Service tokens
Understanding service tokens and their best practices.
Many clients use service tokens to authenticate and read/write secrets from/to Infisical; they can be created in your project settings.
Anatomy
A service token in Infisical consists of the token itself, a string, and a corresponding document in the storage backend containing its
properties and metadata.
Database model
The storage backend model for a token contains the following information:
- ID: The token identifier.
- Expiration: The date at which point the token is invalid.
- Project: The project that the token is part of.
- Scopes: The project environments and paths that the token has access to.
- Encrypted project key: An encrypted copy of the project key.
Token
A service token itself consist of two parts used for authentication and decryption, separated by the delimiter ..
Consider the token st.abc.def.ghi. Here, st.abc.def can be used to authenticate with the API, by including it in the Authorization header under Bearer st.abc.def, and retrieve (encrypted) secrets as well as a project key back. Meanwhile, ghi, a hex-string, can be used to decrypt the project key used to decrypt the secrets.
Note that when using service tokens via select client methods like SDK or CLI, cryptographic operations are abstracted for you that is the token is parsed and encryption/decryption operations are handled. If using service tokens with the REST API and end-to-end encryption enabled, then you will have to handle the encryption/decryption operations yourself.
Recommendations
Issuance
When creating a new service token, it’s important to consider the principle of least privilege(PoLP) when setting its scope and expiration date. For example, if the client using the token only requires access to a staging environment, then you should scope the token to that environment only; you can further scope tokens to path(s) within environment(s) if you happen to use path-based secret storage. Likewise, if the client does not intend to access secrets indefinitely, then you may consider setting a finite lifetime for the token such as 6 months or 1 year from now. Finally, you should consider carefully whether or not your client requires the ability to read and/or write secrets from/to Infisical.
Network access
We recommend configuring the IP whitelist settings of each project to allow either single IP addresses or CIDR-notated range of addresses to read/write secrets to Infisical.
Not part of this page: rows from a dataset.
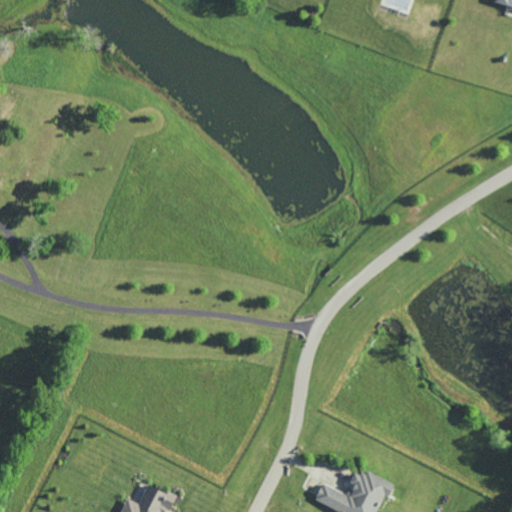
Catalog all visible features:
building: (504, 2)
road: (23, 254)
road: (332, 305)
road: (156, 310)
building: (356, 494)
building: (149, 501)
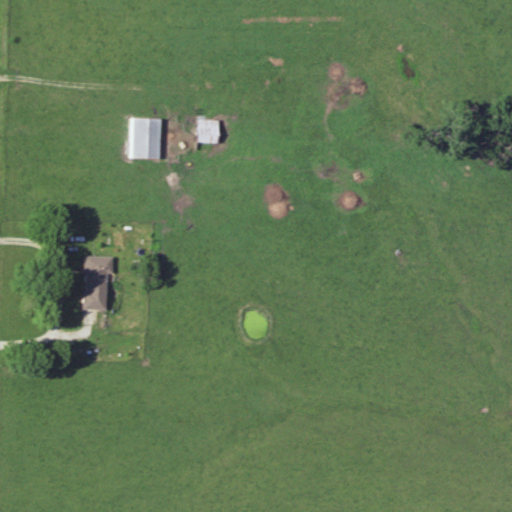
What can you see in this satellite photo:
road: (23, 80)
road: (169, 132)
building: (202, 134)
building: (140, 137)
building: (92, 280)
road: (60, 294)
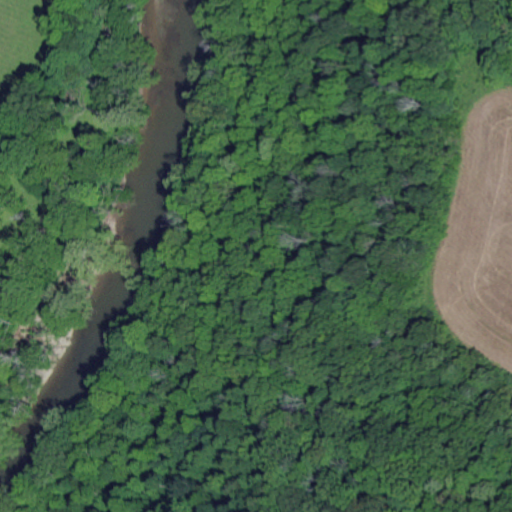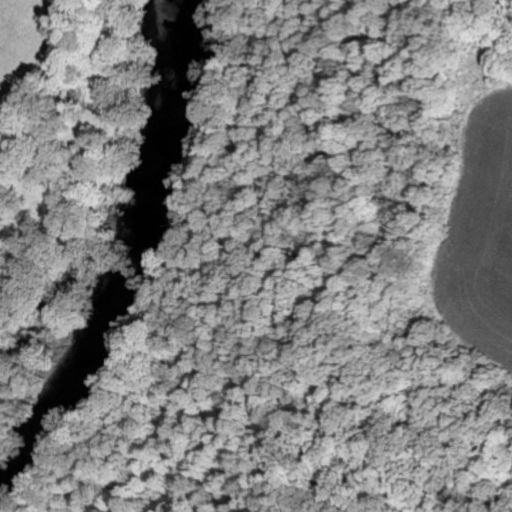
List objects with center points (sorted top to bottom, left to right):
river: (140, 256)
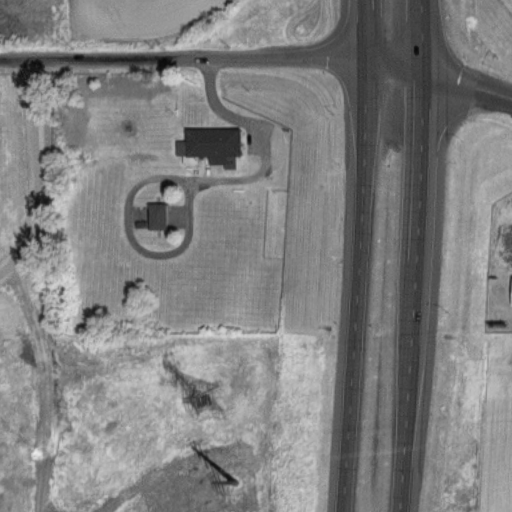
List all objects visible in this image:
road: (363, 29)
road: (422, 35)
road: (182, 60)
road: (393, 62)
road: (467, 84)
building: (214, 144)
building: (216, 144)
road: (32, 172)
road: (179, 179)
building: (163, 215)
parking lot: (501, 233)
road: (355, 285)
road: (413, 291)
power tower: (208, 399)
power tower: (231, 479)
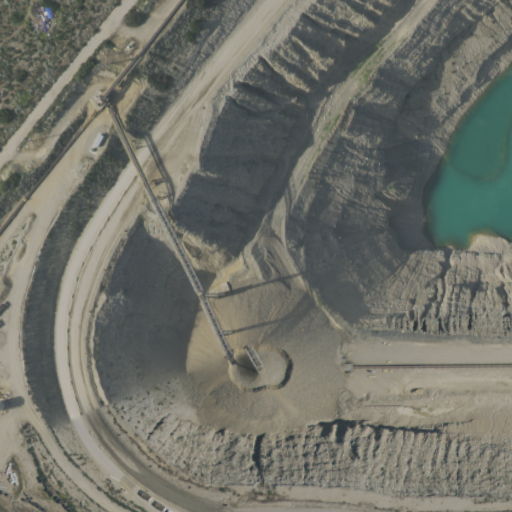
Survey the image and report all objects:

With this feature, you can specify the IP range of your client servers to restrict access to your project in Infisical.
Storage
Since service tokens grant access to your secrets, we recommend storing them securely across your development cycle whether it be in a .env file in local development or as an environment variable of your deployment platform.
Rotation
We recommend periodically rotating the service token, even in the absence of compromise. Since service tokens are capable of decrypting project keys used to decrypt secrets, all of which use AES-256-GCM encryption, they should be rotated before approximately 2^32 encryptions have been performed; this follows the guidance set forth by NIST publication 800-38D.
Note that Infisical keeps track of the number of times that service tokens are used and will alert you when you have reached 90% of the recommended capacity.